------ Exercise material

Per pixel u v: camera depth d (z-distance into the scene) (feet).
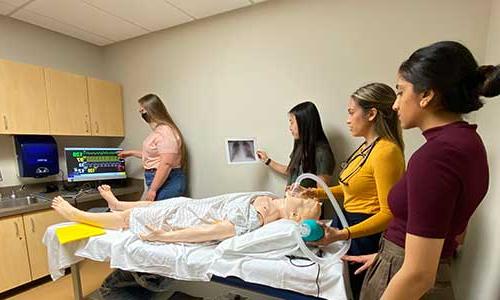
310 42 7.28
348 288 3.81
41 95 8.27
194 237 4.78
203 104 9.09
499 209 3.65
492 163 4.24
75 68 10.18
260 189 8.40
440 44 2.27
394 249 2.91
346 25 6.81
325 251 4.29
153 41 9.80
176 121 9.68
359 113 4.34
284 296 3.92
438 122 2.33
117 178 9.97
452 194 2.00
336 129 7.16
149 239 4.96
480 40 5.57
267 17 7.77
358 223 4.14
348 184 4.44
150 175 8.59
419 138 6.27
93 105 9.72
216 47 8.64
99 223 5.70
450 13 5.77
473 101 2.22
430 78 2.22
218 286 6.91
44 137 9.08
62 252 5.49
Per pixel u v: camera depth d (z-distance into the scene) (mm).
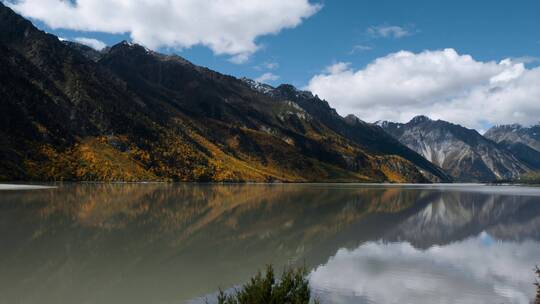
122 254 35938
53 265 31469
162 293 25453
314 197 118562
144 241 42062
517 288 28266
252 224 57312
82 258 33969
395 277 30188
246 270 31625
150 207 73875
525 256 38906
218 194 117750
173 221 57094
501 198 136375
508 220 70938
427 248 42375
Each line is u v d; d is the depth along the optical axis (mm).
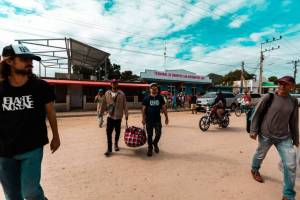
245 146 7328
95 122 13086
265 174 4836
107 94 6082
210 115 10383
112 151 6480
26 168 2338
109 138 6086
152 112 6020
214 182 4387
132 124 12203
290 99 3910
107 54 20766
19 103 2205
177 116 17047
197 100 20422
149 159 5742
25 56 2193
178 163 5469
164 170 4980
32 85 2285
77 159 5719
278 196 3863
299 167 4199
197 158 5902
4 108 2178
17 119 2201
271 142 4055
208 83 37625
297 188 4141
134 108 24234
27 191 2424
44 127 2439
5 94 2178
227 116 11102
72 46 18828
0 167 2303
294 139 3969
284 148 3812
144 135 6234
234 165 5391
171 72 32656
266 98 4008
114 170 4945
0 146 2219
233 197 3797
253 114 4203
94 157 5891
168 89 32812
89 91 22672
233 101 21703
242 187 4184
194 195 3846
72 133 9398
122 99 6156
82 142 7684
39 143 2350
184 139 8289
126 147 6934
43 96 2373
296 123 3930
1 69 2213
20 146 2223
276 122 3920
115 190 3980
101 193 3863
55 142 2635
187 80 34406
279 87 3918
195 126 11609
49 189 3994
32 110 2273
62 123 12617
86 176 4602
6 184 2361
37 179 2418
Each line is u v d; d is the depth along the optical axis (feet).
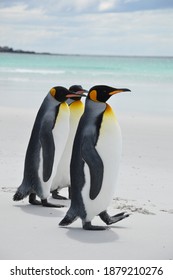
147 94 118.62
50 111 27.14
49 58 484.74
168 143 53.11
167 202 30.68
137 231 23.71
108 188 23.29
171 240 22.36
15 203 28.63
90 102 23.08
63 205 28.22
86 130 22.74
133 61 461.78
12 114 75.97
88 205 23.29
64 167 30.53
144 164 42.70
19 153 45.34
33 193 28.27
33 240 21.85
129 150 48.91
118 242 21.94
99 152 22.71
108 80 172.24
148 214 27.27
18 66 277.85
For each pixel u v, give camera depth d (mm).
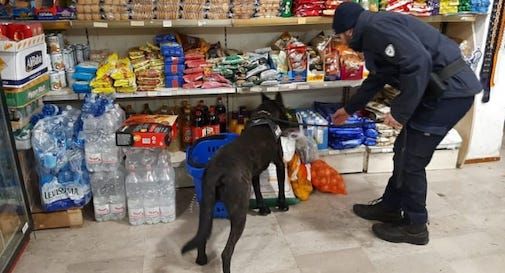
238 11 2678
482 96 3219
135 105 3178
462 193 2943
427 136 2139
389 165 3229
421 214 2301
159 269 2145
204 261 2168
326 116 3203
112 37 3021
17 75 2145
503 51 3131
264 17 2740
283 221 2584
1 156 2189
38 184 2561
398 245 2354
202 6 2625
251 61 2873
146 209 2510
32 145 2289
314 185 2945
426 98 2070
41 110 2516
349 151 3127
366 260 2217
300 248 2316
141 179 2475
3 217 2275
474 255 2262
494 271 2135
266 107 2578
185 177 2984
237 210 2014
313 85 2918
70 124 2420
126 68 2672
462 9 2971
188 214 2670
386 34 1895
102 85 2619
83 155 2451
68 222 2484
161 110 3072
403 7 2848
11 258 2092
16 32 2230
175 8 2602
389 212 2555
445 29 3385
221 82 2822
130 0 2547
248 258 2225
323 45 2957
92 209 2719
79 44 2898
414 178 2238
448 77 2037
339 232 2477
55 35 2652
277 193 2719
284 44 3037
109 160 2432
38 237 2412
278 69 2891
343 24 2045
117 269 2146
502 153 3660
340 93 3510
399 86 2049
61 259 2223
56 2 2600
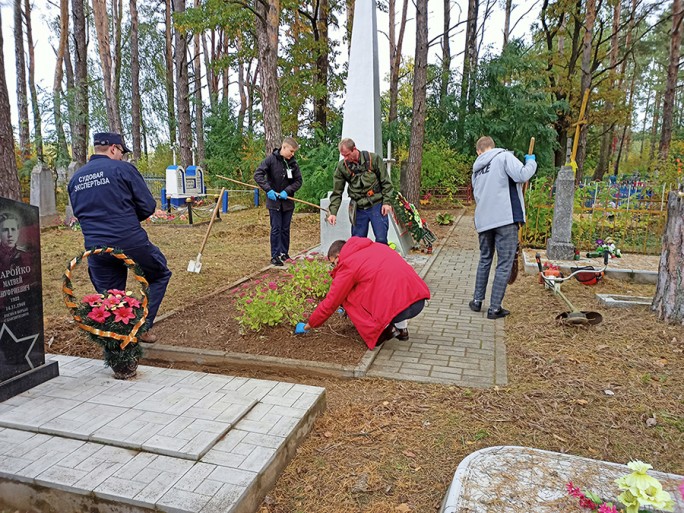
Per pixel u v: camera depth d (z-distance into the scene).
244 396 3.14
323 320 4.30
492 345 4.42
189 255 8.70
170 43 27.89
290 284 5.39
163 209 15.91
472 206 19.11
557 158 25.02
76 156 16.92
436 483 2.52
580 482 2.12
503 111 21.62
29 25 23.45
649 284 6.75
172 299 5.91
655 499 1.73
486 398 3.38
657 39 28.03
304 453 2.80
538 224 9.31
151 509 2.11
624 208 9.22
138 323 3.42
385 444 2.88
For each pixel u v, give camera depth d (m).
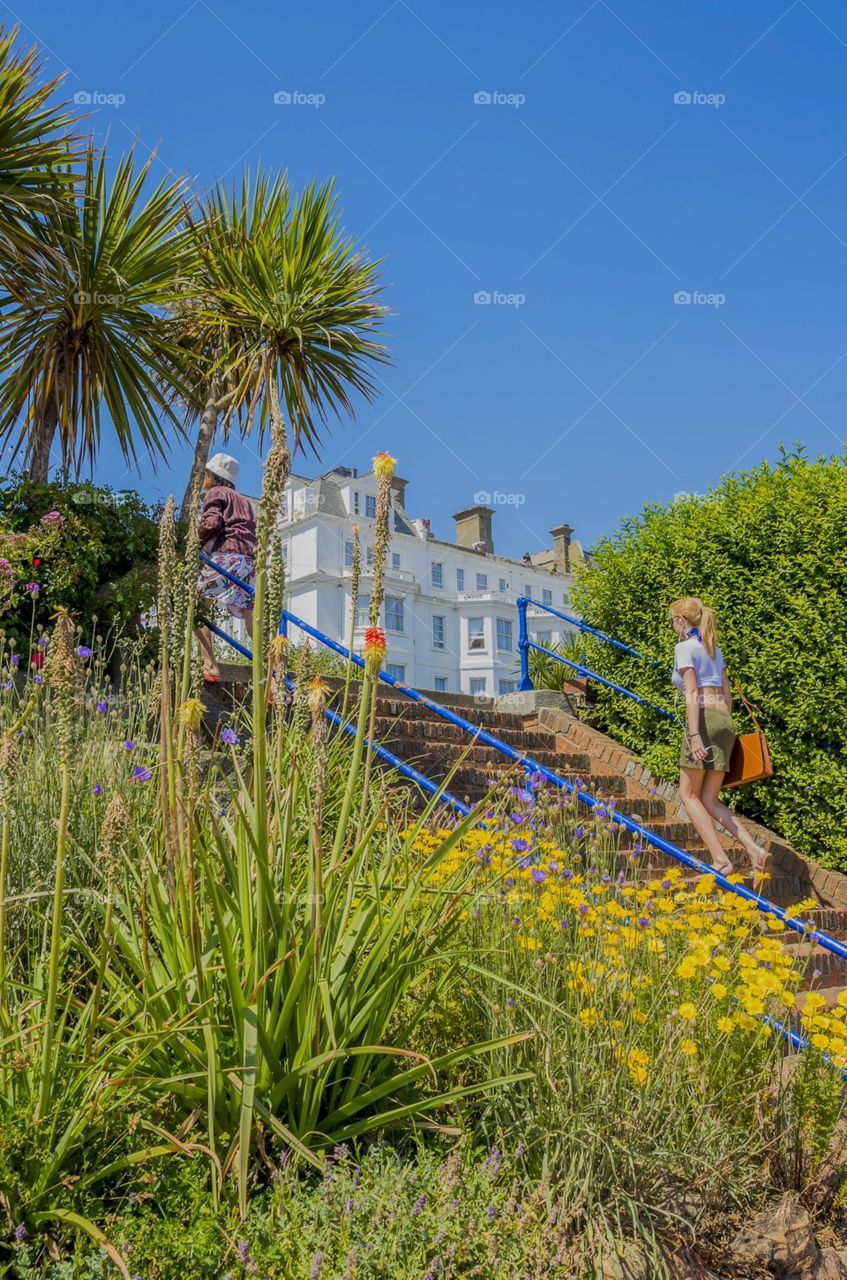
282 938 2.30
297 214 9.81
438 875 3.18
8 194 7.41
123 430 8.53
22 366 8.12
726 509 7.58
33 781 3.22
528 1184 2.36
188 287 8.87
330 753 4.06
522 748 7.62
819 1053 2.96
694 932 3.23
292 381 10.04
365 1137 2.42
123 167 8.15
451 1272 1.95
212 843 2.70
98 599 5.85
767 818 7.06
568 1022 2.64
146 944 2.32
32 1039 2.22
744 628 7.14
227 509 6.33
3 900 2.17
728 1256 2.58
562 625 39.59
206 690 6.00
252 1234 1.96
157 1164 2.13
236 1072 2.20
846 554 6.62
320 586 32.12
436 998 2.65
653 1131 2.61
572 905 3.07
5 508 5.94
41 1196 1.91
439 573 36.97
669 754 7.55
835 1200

------------

● Task instructions
Leave out the pictures, and give all the records again exactly.

● Solved exercise
Per pixel u v: camera depth d (z-distance into the scene) (feet).
310 42 7.28
348 288 3.81
41 95 8.27
194 237 4.78
203 104 9.09
499 209 3.65
492 163 4.24
75 68 10.18
260 189 8.40
440 44 2.27
394 249 2.91
346 25 6.81
325 251 4.29
153 41 9.80
176 121 9.68
359 113 4.34
284 296 3.92
438 122 2.33
117 178 9.97
452 194 2.00
336 129 7.16
149 239 4.96
480 40 5.57
267 17 7.77
358 223 4.14
348 184 4.44
150 175 8.59
419 138 6.27
93 105 9.72
216 47 8.64
99 223 5.70
450 13 5.77
473 101 2.22
430 78 2.22
218 286 6.91
44 137 9.08
62 252 5.49
Per pixel u v: camera depth d (z-distance into the scene) (mm).
122 254 35938
53 265 31469
162 293 25453
314 197 118562
144 241 42062
517 288 28266
252 224 57312
82 258 33969
395 277 30188
246 270 31625
150 207 73875
525 256 38906
218 194 117750
173 221 57094
501 198 136375
508 220 70938
427 248 42375
Each line is u v d; d is the depth along the optical axis (mm).
245 146 7328
95 122 13086
265 174 4836
107 94 6082
210 115 10383
112 151 6480
26 168 2338
109 138 6086
152 112 6020
214 182 4387
132 124 12203
290 99 3910
107 54 20766
19 103 2205
177 116 17047
197 100 20422
149 159 5742
25 56 2193
178 163 5469
164 170 4980
32 85 2285
77 159 5719
278 196 3863
299 167 4199
197 158 5902
4 108 2178
17 119 2201
271 142 4055
208 83 37625
297 188 4141
134 108 24234
27 191 2424
44 127 2439
5 94 2178
227 116 11102
72 46 18828
0 167 2303
294 139 3969
284 148 3812
144 135 6234
234 165 5391
171 72 32656
266 98 4008
114 170 4945
0 146 2219
233 197 3797
253 114 4203
94 157 5891
168 89 32812
89 91 22672
233 101 21703
242 187 4184
194 195 3846
72 133 9398
122 99 6156
82 142 7684
39 143 2350
184 139 8289
126 147 6934
43 96 2373
296 123 3930
1 69 2213
20 146 2223
276 122 3920
115 190 3980
101 193 3863
55 142 2635
187 80 34406
279 87 3918
195 126 11609
49 189 3994
32 110 2273
62 123 12617
86 176 4602
6 184 2361
37 179 2418
Each line is u v d; d is the depth along the optical axis (feet).
147 94 118.62
50 111 27.14
49 58 484.74
168 143 53.11
167 202 30.68
137 231 23.71
108 188 23.29
171 240 22.36
15 203 28.63
90 102 23.08
63 205 28.22
86 130 22.74
133 61 461.78
12 114 75.97
88 205 23.29
64 167 30.53
144 164 42.70
19 153 45.34
33 193 28.27
33 240 21.85
129 150 48.91
118 242 21.94
99 152 22.71
108 80 172.24
148 214 27.27
18 66 277.85
For each pixel u v, give camera depth d (mm).
238 11 2678
482 96 3219
135 105 3178
462 193 2943
427 136 2139
389 165 3229
421 214 2301
159 269 2145
204 261 2168
326 116 3203
112 37 3021
17 75 2145
503 51 3131
264 17 2740
283 221 2584
1 156 2189
38 184 2561
398 245 2354
202 6 2625
251 61 2873
146 209 2510
32 145 2289
314 185 2945
426 98 2070
41 110 2516
349 151 3127
366 260 2217
300 248 2316
141 179 2475
3 217 2275
474 255 2262
494 271 2135
266 107 2578
185 177 2984
237 210 2014
313 85 2918
70 124 2420
126 68 2672
462 9 2971
188 214 2670
386 34 1895
102 85 2619
83 155 2451
68 222 2484
161 110 3072
403 7 2848
11 258 2092
16 32 2230
175 8 2602
389 212 2555
445 29 3385
221 82 2822
130 0 2547
248 258 2225
323 45 2957
92 209 2719
79 44 2898
414 178 2238
448 77 2037
339 232 2477
55 35 2652
277 193 2719
284 44 3037
109 160 2432
38 237 2412
278 69 2891
343 24 2045
117 269 2146
502 153 3660
340 93 3510
399 86 2049
61 259 2223
56 2 2600
Per pixel u v: camera depth d (z-distance into the scene).
244 396 3.14
323 320 4.30
492 345 4.42
189 255 8.70
170 43 27.89
290 284 5.39
163 209 15.91
472 206 19.11
557 158 25.02
76 156 16.92
436 483 2.52
580 482 2.12
503 111 21.62
29 25 23.45
649 284 6.75
172 299 5.91
655 499 1.73
486 398 3.38
657 39 28.03
304 453 2.80
538 224 9.31
151 509 2.11
624 208 9.22
138 323 3.42
385 444 2.88
For each pixel u v, give camera depth d (m).
282 938 2.30
297 214 9.81
438 875 3.18
8 194 7.41
123 430 8.53
22 366 8.12
726 509 7.58
33 781 3.22
528 1184 2.36
188 287 8.87
330 753 4.06
522 748 7.62
819 1053 2.96
694 932 3.23
292 381 10.04
365 1137 2.42
123 167 8.15
451 1272 1.95
212 843 2.70
98 599 5.85
767 818 7.06
568 1022 2.64
146 944 2.32
32 1039 2.22
744 628 7.14
227 509 6.33
3 900 2.17
728 1256 2.58
562 625 39.59
206 690 6.00
252 1234 1.96
157 1164 2.13
236 1072 2.20
846 554 6.62
320 586 32.12
436 998 2.65
653 1131 2.61
572 905 3.07
5 508 5.94
41 1196 1.91
439 573 36.97
669 754 7.55
835 1200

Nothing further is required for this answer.